**PROBLEM STATEMENT:**
Leaving the pictures out, transcribe the records below exactly.

§

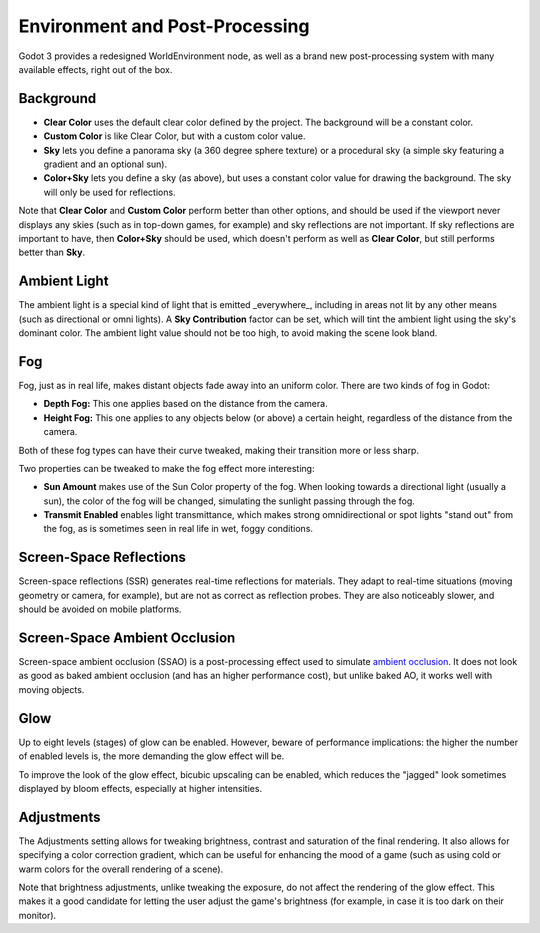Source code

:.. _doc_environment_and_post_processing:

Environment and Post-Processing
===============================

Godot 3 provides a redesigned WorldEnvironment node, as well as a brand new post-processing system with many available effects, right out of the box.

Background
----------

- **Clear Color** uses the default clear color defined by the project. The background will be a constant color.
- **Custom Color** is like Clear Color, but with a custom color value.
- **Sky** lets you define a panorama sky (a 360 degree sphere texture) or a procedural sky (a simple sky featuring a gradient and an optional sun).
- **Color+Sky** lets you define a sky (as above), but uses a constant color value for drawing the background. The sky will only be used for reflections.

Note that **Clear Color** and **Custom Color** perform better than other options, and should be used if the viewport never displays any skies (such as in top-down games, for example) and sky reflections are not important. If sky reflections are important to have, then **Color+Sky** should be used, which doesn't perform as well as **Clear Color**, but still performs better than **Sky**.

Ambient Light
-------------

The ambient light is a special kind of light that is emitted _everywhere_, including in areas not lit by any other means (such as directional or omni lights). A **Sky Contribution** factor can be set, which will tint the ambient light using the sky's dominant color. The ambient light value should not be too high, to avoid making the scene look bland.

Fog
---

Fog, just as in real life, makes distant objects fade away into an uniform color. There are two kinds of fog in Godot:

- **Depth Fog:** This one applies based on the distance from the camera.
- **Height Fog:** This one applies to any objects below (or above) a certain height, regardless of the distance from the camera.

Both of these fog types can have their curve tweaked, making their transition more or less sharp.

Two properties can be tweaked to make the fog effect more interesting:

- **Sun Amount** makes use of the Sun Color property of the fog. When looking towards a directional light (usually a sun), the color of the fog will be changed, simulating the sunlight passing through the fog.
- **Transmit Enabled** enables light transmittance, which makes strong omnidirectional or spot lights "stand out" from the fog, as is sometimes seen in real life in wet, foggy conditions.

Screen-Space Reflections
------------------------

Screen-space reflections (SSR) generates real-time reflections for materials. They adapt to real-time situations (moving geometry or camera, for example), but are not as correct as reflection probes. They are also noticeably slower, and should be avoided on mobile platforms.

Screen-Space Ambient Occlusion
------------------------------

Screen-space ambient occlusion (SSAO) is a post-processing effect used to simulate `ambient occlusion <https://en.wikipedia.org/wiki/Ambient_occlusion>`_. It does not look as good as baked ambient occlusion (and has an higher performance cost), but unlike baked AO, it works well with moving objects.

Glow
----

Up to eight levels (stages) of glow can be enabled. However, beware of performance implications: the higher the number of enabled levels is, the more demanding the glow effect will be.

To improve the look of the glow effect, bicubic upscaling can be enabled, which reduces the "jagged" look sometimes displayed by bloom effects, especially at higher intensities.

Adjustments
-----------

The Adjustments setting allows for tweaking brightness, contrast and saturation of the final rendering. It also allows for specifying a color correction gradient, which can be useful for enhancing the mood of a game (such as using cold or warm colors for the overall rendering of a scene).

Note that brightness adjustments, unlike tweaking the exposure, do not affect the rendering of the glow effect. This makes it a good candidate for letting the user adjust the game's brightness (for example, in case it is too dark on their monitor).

§

**COMPLETED TASK:**
Source code

:.. _doc_environment_and_post_processing:

Environment and Post-Processing
===============================

Godot 3 provides a redesigned WorldEnvironment node, as well as a brand new post-processing system with many available effects, right out of the box.

Background
----------

- **Clear Color** uses the default clear color defined by the project. The background will be a constant color.
- **Custom Color** is like Clear Color, but with a custom color value.
- **Sky** lets you define a panorama sky (a 360 degree sphere texture) or a procedural sky (a simple sky featuring a gradient and an optional sun).
- **Color+Sky** lets you define a sky (as above), but uses a constant color value for drawing the background. The sky will only be used for reflections.

Note that **Clear Color** and **Custom Color** perform better than other options, and should be used if the viewport never displays any skies (such as in top-down games, for example) and sky reflections are not important. If sky reflections are important to have, then **Color+Sky** should be used, which doesn't perform as well as **Clear Color**, but still performs better than **Sky**.

Ambient Light
-------------

The ambient light is a special kind of light that is emitted _everywhere_, including in areas not lit by any other means (such as directional or omni lights). A **Sky Contribution** factor can be set, which will tint the ambient light using the sky's dominant color. The ambient light value should not be too high, to avoid making the scene look bland.

Fog
---

Fog, just as in real life, makes distant objects fade away into an uniform color. There are two kinds of fog in Godot:

- **Depth Fog:** This one applies based on the distance from the camera.
- **Height Fog:** This one applies to any objects below (or above) a certain height, regardless of the distance from the camera.

Both of these fog types can have their curve tweaked, making their transition more or less sharp.

Two properties can be tweaked to make the fog effect more interesting:

- **Sun Amount** makes use of the Sun Color property of the fog. When looking towards a directional light (usually a sun), the color of the fog will be changed, simulating the sunlight passing through the fog.
- **Transmit Enabled** enables light transmittance, which makes strong omnidirectional or spot lights "stand out" from the fog, as is sometimes seen in real life in wet, foggy conditions.

Screen-Space Reflections
------------------------

Screen-space reflections (SSR) generates real-time reflections for materials. They adapt to real-time situations (moving geometry or camera, for example), but are not as correct as reflection probes. They are also noticeably slower, and should be avoided on mobile platforms.

Screen-Space Ambient Occlusion
------------------------------

Screen-space ambient occlusion (SSAO) is a post-processing effect used to simulate `ambient occlusion <https://en.wikipedia.org/wiki/Ambient_occlusion>`_. It does not look as good as baked ambient occlusion (and has an higher performance cost), but unlike baked AO, it works well with moving objects.

Glow
----

Up to eight levels (stages) of glow can be enabled. However, beware of performance implications: the higher the number of enabled levels is, the more demanding the glow effect will be.

To improve the look of the glow effect, bicubic upscaling can be enabled, which reduces the "jagged" look sometimes displayed by bloom effects, especially at higher intensities.

Adjustments
-----------

The Adjustments setting allows for tweaking brightness, contrast and saturation of the final rendering. It also allows for specifying a color correction gradient, which can be useful for enhancing the mood of a game (such as using cold or warm colors for the overall rendering of a scene).

Note that brightness adjustments, unlike tweaking the exposure, do not affect the rendering of the glow effect. This makes it a good candidate for letting the user adjust the game's brightness (for example, in case it is too dark on their monitor).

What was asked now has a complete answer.